California Gov. Gavin Newsom (D) says the state will make landlords whole whose tenants have accumulated past-due rent amid the pandemic – despite the fact that the state has only distributed just $32 million of the $490 million in requests for rental assistance through May 31 in what appears to be typical bureaucratic malarkey.
The state is also weighing whether to extend the eviction moratorium for unpaid rent beyond June 30, a pandemic-related order which was supposed to be temporary, according to the Associated Press. Federal eviction protections are set to expire on the same date, however California’s protections expanded the number of tenants covered by the moratorium.
Newsom and legislative leaders are meeting privately to decide what to do, part of the negotiations over the state’s roughly $260 billion operating budget. An extension of the eviction ban seems likely to give California more time to spend all the money to cover unpaid rent. But landlords and tenants’ rights groups are arguing over how long that extension should last. –AP
“The expectation for people to be up and at ’em and ready to pay rent on July 1 is wholeheartedly unfair,” said Kelli Lloyd, a 43-year-old single mother who hasn’t worked consistently since the pandemic began in March 2020.

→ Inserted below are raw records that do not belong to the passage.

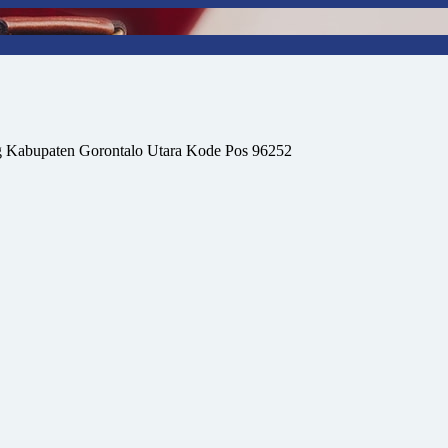
 Kabupaten Gorontalo Utara Kode Pos 96252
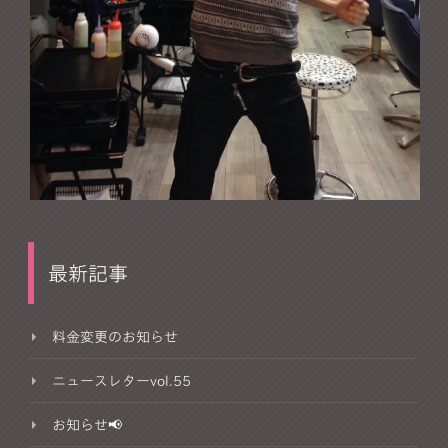
最新記事
料金変更のお知らせ
ニュースレターvol.55
お知らせ📢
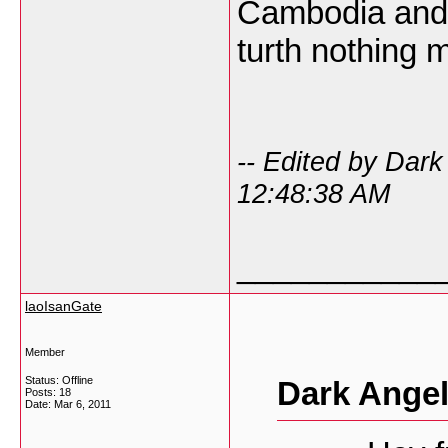
Cambodia and 
turth nothing 
-- Edited by Dar
12:48:38 AM
___________
laoIsanGate
Member
Status: Offline
Dark Angel
Posts: 18
Date:
Mar 6, 2011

Lloyd owes $30,000 in back rent for her $1,924 per month two-bedroom, two-bathroom rent-controlled apartment in the Crenshaw district of south Los Angeles. She says she had to forego work for most of last year to take care of her two children due to closed daycare centers and schools halting in-person learning.

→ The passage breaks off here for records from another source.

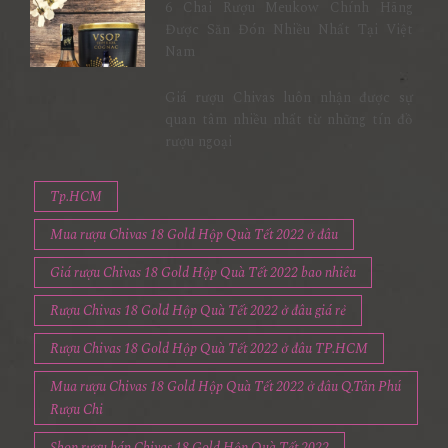
6 Chai Rượu Meukow Chính Hãng
Được Săn Đón Nhiều Nhất Tại Việt
Nam
Giá rượu Chivas luôn nhận được sự
quan tâm nhiều nhất từ những tín đồ
rượu ngoại
Tp.HCM
Mua rượu Chivas 18 Gold Hộp Quà Tết 2022 ở đâu
Giá rượu Chivas 18 Gold Hộp Quà Tết 2022 bao nhiêu
Rượu Chivas 18 Gold Hộp Quà Tết 2022 ở đâu giá rẻ
Rượu Chivas 18 Gold Hộp Quà Tết 2022 ở đâu TP.HCM
Mua rượu Chivas 18 Gold Hộp Quà Tết 2022 ở đâu Q.Tân Phú
Rượu Chi
Shop rượu bán Chivas 18 Gold Hộp Quà Tết 2022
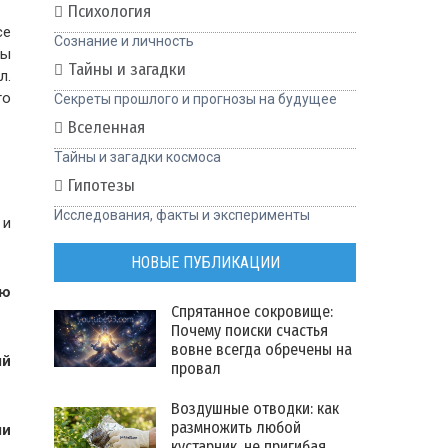
Психология
се
Сознание и личность
ры
Тайны и загадки
л.
го
Секреты прошлого и прогнозы на будущее
Вселенная
Тайны и загадки космоса
Гипотезы
Исследования, факты и эксперименты
 и
НОВЫЕ ПУБЛИКАЦИИ
ью
Спрятанное сокровище:
Почему поиски счастья
вовне всегда обречены на
ый
провал
Воздушные отводки: как
размножить любой
ми
кустарник, не пригибая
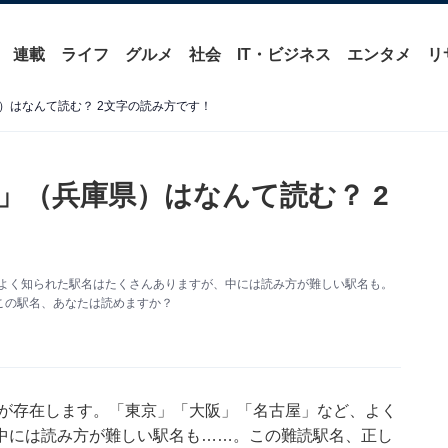
連載
ライフ
グルメ
社会
IT・ビジネス
エンタメ
リ
）はなんて読む？ 2文字の読み方です！
」（兵庫県）はなんて読む？ 2
がよく知られた駅名はたくさんありますが、中には読み方が難しい駅名も。
この駅名、あなたは読めますか？
駅が存在します。「東京」「大阪」「名古屋」など、よく
中には読み方が難しい駅名も……。この難読駅名、正し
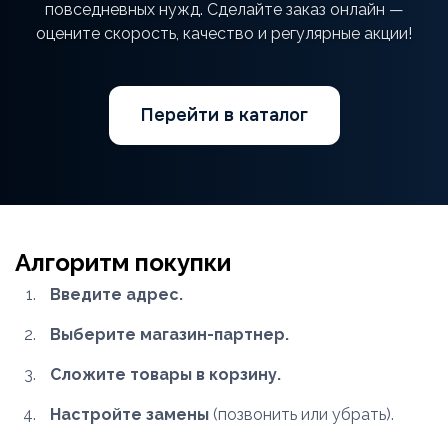
повседневных нужд. Сделайте заказ онлайн —
оцените скорость, качество и регулярные акции!
Перейти в каталог
Алгоритм покупки
Введите адрес.
Выберите магазин-партнер.
Сложите товары в корзину.
Настройте замены
(позвонить или убрать).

Lloyd, a member of the advocacy group Alliance of Californians for Community Empowerment, says she recently lost a job at a real estate brokerage and has yet to find another one.
“Simply because the state has opened back up doesn’t mean people have access to their jobs,” she said.
Meanwhile, in the wine country area of Sonoma County, property manager Keith Becker says 14 tenants are more than $100,000 behind in rent payments. It’s put financial pressure on the owners, who Becker says have “resigned themselves to it.”
But they have grown weary of the seemingly endless protections, which he noted were aimed at addressing a public health emergency and not meant to be permanent.
“We should do our best to get back to the starting point where we were in December of 2019. Anything other than that is taking advantage of a crisis,” he said.
California has $5.2 billion to pay off people’s rent, money from multiple aid packages approved by Congress. That appears to be more than enough to cover all of the unpaid rent in the state, according to Jason Elliott, senior counselor to Newsom on housing and homelessness. -AP
According to the report, California has been slow to distribute federal funds allocated to pay off rents, and is unlikely to spend it all by June 30. According to a report by the CA Department of Housing and Community Development, $490 million in rental assistance requests have been made through May 31, and just $32 million has been paid – which doesn’t include 12 cities and 10 counties running their own rental assistance programs.
“It’s challenging to set up a new, big program overnight,” said Democratic assemblyman David Chiu (SF), chair of the Assembly Housing and Community Development Committee. “It has been challenging to educate millions of struggling tenants and landlords on what the law is.”
Landlords, meanwhile, have been pushing the state to end the eviction moratorium – pointing to the state’s rapid economic recovery from the pandemic which has seen 495,000 new jobs added since February. April alone accounted for 38% of all new jobs in the country, while Newsom lifted all restrictions on businesses amid the state’s “grand reopening.”